==== Data records

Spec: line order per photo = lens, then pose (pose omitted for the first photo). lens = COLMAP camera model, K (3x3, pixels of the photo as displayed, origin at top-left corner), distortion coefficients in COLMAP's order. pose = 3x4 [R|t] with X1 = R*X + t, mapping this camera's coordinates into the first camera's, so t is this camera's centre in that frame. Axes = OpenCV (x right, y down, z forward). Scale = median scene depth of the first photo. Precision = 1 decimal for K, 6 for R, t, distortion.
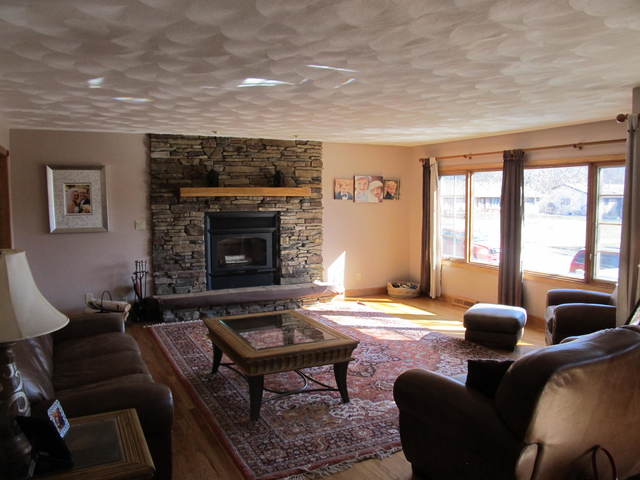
lens RADIAL K [[522.7, 0, 320.6], [0, 522.7, 241.6], [0, 0, 1]] dist [-0.071028, 0.011140]
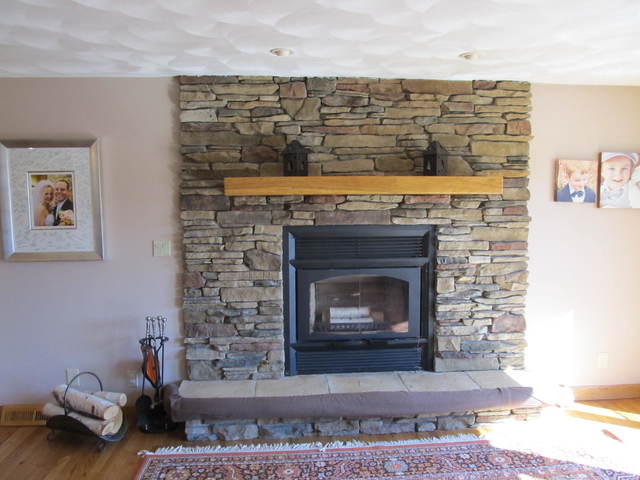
lens RADIAL K [[522.7, 0, 320.4], [0, 522.7, 241.8], [0, 0, 1]] dist [-0.071028, 0.011140]
pose [[0.928549, 0.026366, -0.370271, 0.002556], [-0.028889, 0.999582, -0.001267, -0.041068], [0.370083, 0.011873, 0.928923, 0.532852]]
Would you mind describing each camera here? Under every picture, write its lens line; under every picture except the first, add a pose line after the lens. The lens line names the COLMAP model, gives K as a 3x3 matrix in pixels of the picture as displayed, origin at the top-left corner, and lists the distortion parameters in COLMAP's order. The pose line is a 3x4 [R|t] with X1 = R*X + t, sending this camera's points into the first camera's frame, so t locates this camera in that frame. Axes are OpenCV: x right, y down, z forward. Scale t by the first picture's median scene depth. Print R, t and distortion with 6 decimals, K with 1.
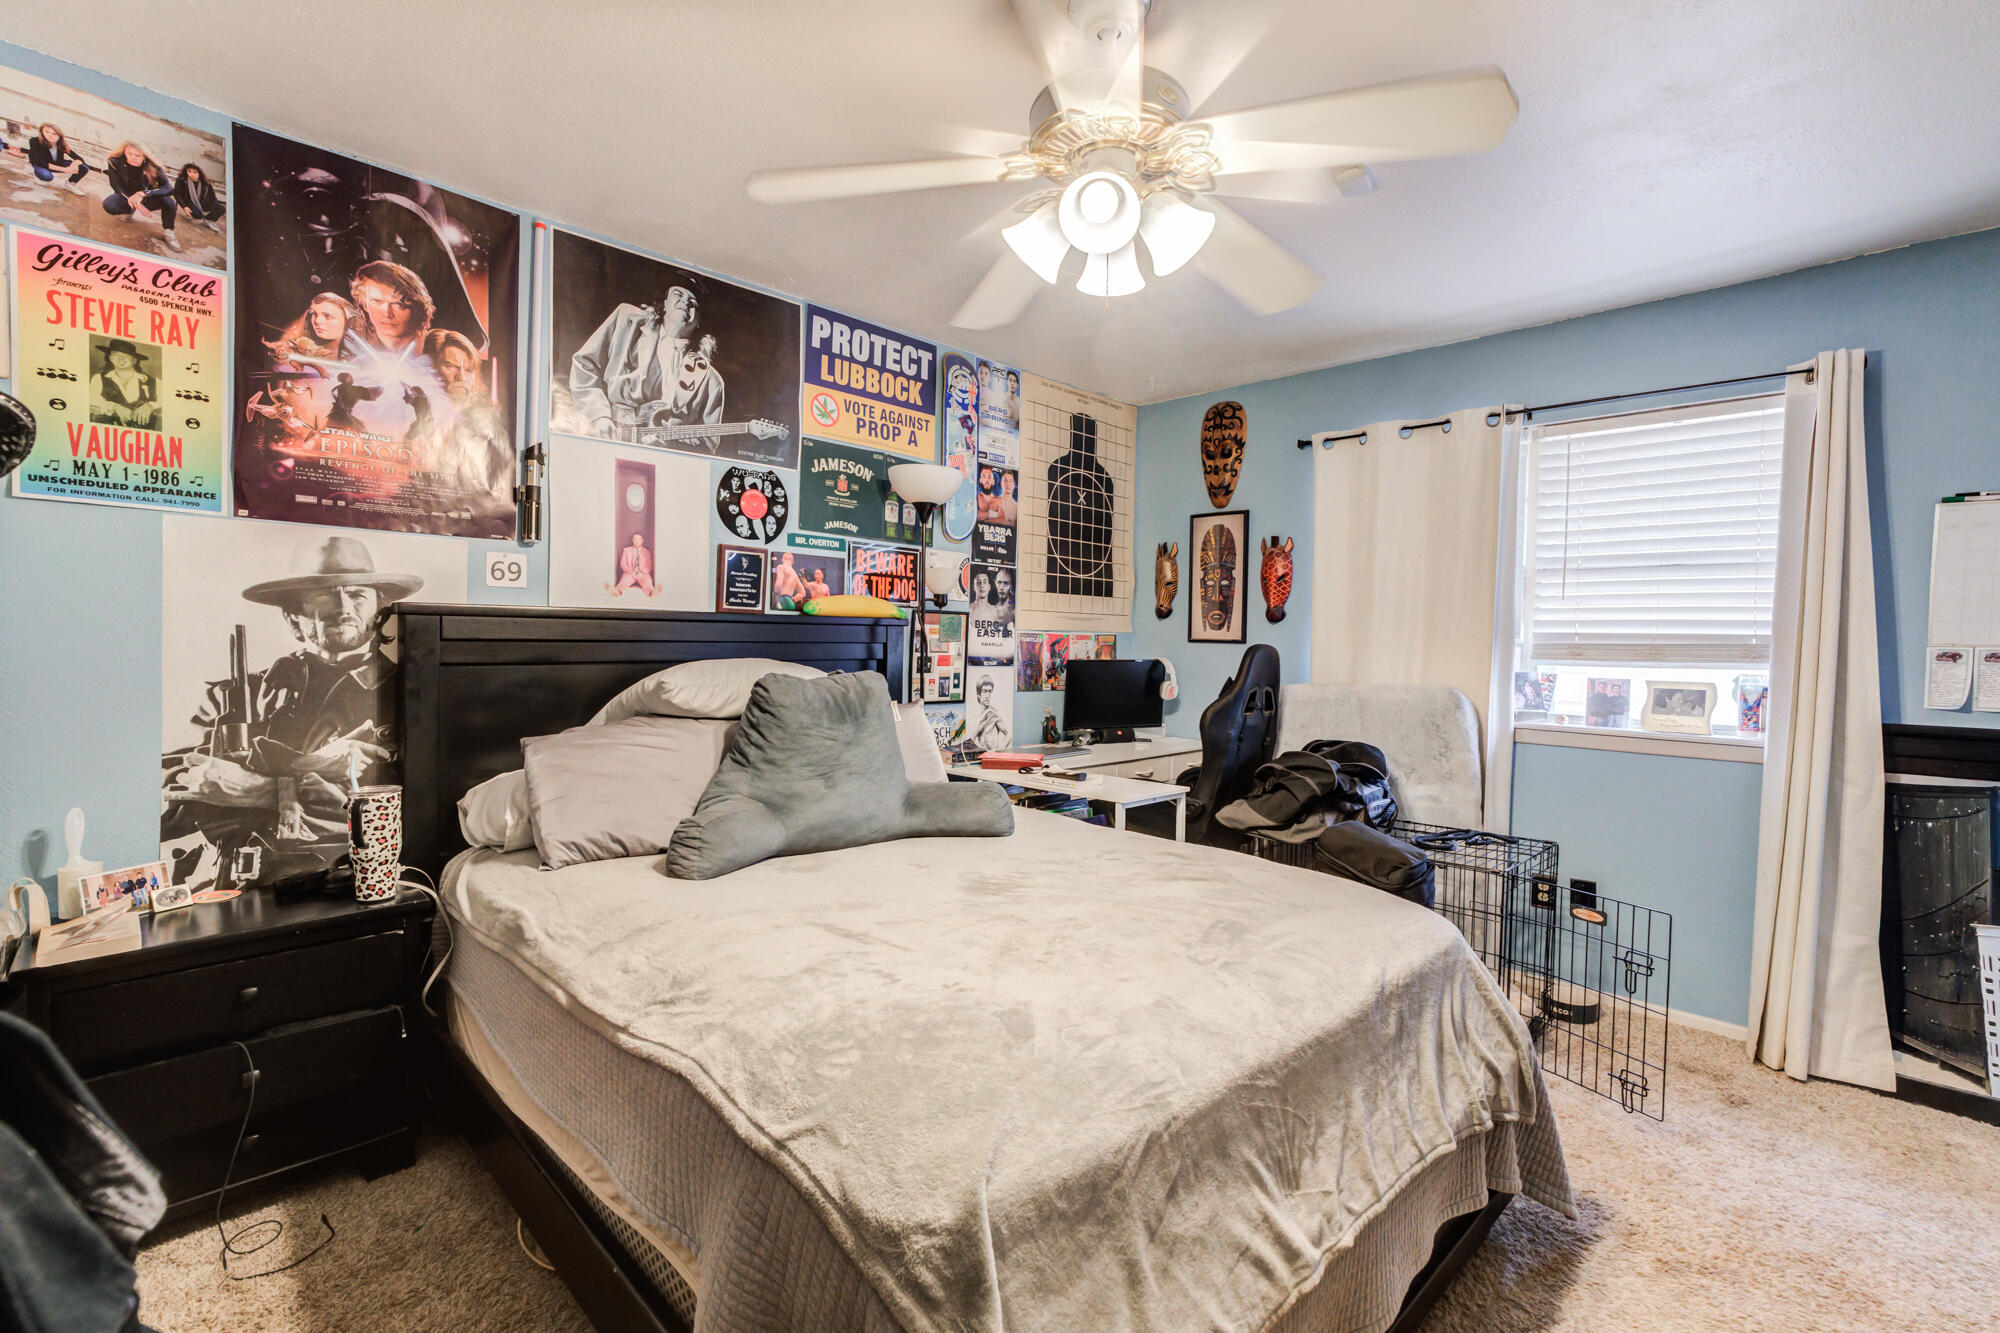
lens RADIAL K [[922.2, 0, 991.5], [0, 922.2, 663.3], [0, 0, 1]] dist [-0.020029, 0.017574]
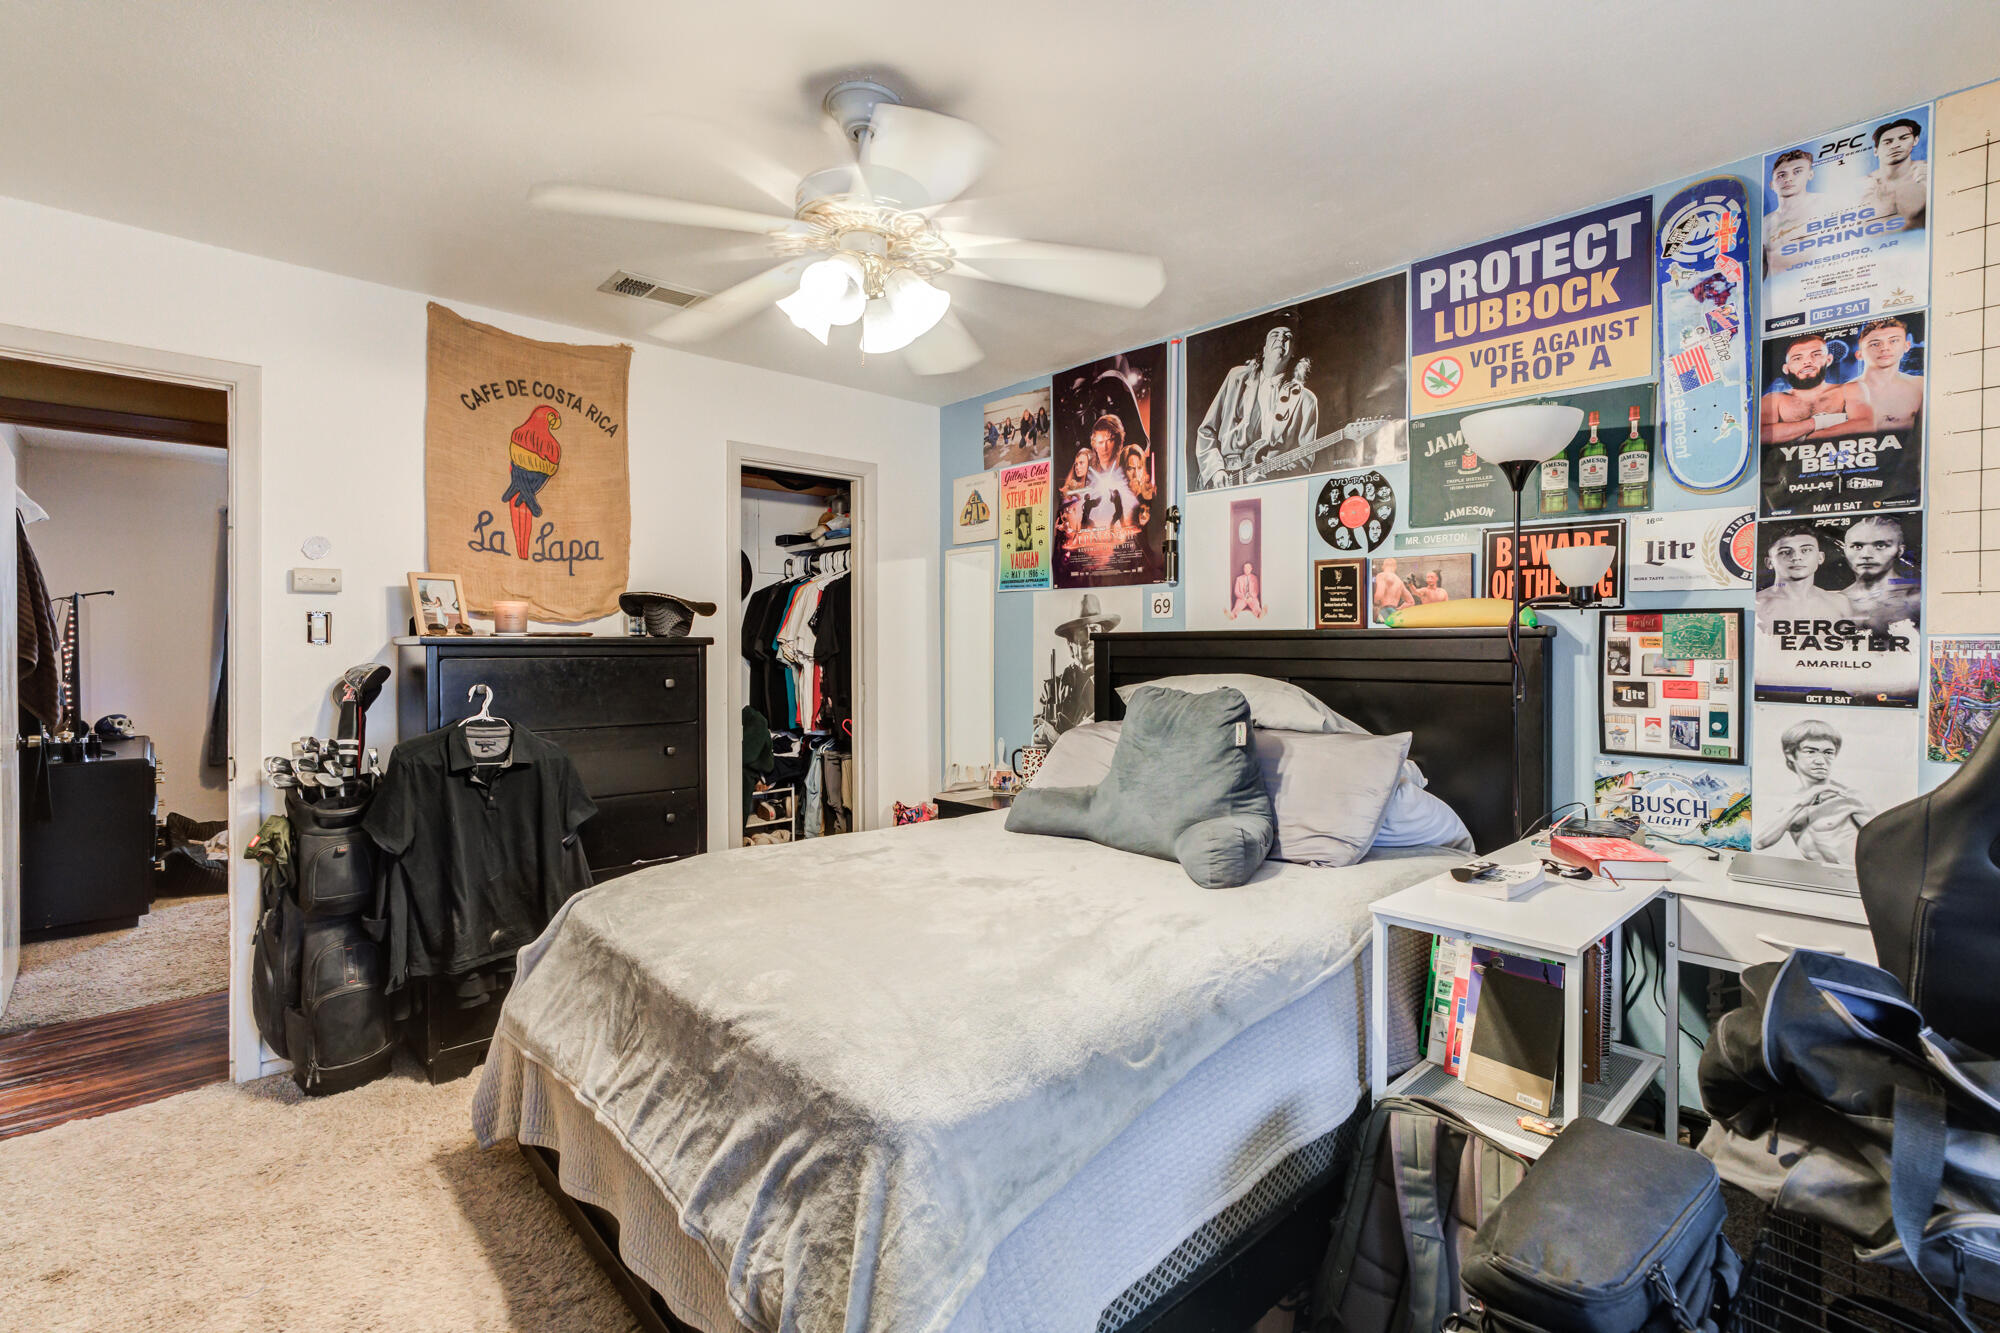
lens RADIAL K [[922.2, 0, 991.5], [0, 922.2, 663.3], [0, 0, 1]] dist [-0.020029, 0.017574]
pose [[-0.054399, -0.001590, -0.998518, 0.703282], [-0.031832, 0.999493, 0.000143, -0.007153], [0.998012, 0.031793, -0.054423, 0.692656]]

========

Task to carry out: Copy every line of text in the entries above word for word, in order, leaving out the pictures.

The answer:
Spec: line order per photo = lens, then pose (pose omitted for the first photo). lens = COLMAP camera model, K (3x3, pixels of the photo as displayed, origin at top-left corner), distortion coefficients in COLMAP's order. pose = 3x4 [R|t] with X1 = R*X + t, mapping this camera's coordinates into the first camera's, so t is this camera's centre in that frame. Axes = OpenCV (x right, y down, z forward). Scale = median scene depth of the first photo. Precision = 1 decimal for K, 6 for R, t, distortion.
lens RADIAL K [[522.7, 0, 320.6], [0, 522.7, 241.6], [0, 0, 1]] dist [-0.071028, 0.011140]
lens RADIAL K [[522.7, 0, 320.4], [0, 522.7, 241.8], [0, 0, 1]] dist [-0.071028, 0.011140]
pose [[0.928549, 0.026366, -0.370271, 0.002556], [-0.028889, 0.999582, -0.001267, -0.041068], [0.370083, 0.011873, 0.928923, 0.532852]]
Would you mind describing each camera here? Under every picture, write its lens line; under every picture except the first, add a pose line after the lens. The lens line names the COLMAP model, gives K as a 3x3 matrix in pixels of the picture as displayed, origin at the top-left corner, and lists the distortion parameters in COLMAP's order. The pose line is a 3x4 [R|t] with X1 = R*X + t, sending this camera's points into the first camera's frame, so t locates this camera in that frame. Axes are OpenCV: x right, y down, z forward. Scale t by the first picture's median scene depth. Print R, t and distortion with 6 decimals, K with 1.
lens RADIAL K [[922.2, 0, 991.5], [0, 922.2, 663.3], [0, 0, 1]] dist [-0.020029, 0.017574]
lens RADIAL K [[922.2, 0, 991.5], [0, 922.2, 663.3], [0, 0, 1]] dist [-0.020029, 0.017574]
pose [[-0.054399, -0.001590, -0.998518, 0.703282], [-0.031832, 0.999493, 0.000143, -0.007153], [0.998012, 0.031793, -0.054423, 0.692656]]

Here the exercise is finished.